Instructions for the task:
Repeat the data exactly, with every line included.

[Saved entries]
=====

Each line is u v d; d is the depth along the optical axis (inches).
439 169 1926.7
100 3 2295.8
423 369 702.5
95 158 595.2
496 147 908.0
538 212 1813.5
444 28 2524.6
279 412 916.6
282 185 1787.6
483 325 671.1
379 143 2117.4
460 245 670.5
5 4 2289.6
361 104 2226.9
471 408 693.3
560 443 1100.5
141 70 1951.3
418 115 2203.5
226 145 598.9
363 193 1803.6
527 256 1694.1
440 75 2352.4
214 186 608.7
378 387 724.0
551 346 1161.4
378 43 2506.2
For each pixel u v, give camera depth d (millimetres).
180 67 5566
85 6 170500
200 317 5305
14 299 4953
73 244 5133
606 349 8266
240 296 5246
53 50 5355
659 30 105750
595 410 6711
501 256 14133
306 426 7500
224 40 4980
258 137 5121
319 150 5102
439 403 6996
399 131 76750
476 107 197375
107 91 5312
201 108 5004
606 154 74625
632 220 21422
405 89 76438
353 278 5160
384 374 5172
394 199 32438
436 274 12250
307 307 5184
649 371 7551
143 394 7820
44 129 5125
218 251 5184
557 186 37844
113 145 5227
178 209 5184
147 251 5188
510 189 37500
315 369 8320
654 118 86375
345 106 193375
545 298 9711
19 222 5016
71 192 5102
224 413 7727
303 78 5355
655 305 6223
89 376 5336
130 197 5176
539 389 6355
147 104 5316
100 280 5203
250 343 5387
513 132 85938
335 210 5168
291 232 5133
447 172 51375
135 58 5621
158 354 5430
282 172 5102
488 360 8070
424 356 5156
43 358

=====

Finished exercise:
Each line is u v d; d is the depth along the optical axis (inches).
439 169 1926.7
100 3 2295.8
423 369 702.5
95 158 595.2
496 147 908.0
538 212 1813.5
444 28 2524.6
279 412 916.6
282 185 1787.6
483 325 671.1
379 143 2117.4
460 245 670.5
5 4 2289.6
361 104 2226.9
471 408 693.3
560 443 1100.5
141 70 1951.3
418 115 2203.5
226 145 598.9
363 193 1803.6
527 256 1694.1
440 75 2352.4
214 186 608.7
378 387 724.0
551 346 1161.4
378 43 2506.2
For each pixel u v, give camera depth d (millimetres).
180 67 5566
85 6 170500
200 317 5305
14 299 4953
73 244 5133
606 349 8266
240 296 5246
53 50 5355
659 30 105750
595 410 6711
501 256 14133
306 426 7500
224 40 4980
258 137 5121
319 150 5102
439 403 6996
399 131 76750
476 107 197375
107 91 5312
201 108 5004
606 154 74625
632 220 21422
405 89 76438
353 278 5160
384 374 5172
394 199 32438
436 274 12250
307 307 5184
649 371 7551
143 394 7820
44 129 5125
218 251 5184
557 186 37844
113 145 5227
178 209 5184
147 251 5188
510 189 37500
315 369 8320
654 118 86375
345 106 193375
545 298 9711
19 222 5016
71 192 5102
224 413 7727
303 78 5355
655 305 6223
89 376 5336
130 197 5176
539 389 6355
147 104 5316
100 280 5203
250 343 5387
513 132 85938
335 210 5168
291 232 5133
447 172 51375
135 58 5621
158 354 5430
282 172 5102
488 360 8070
424 356 5156
43 358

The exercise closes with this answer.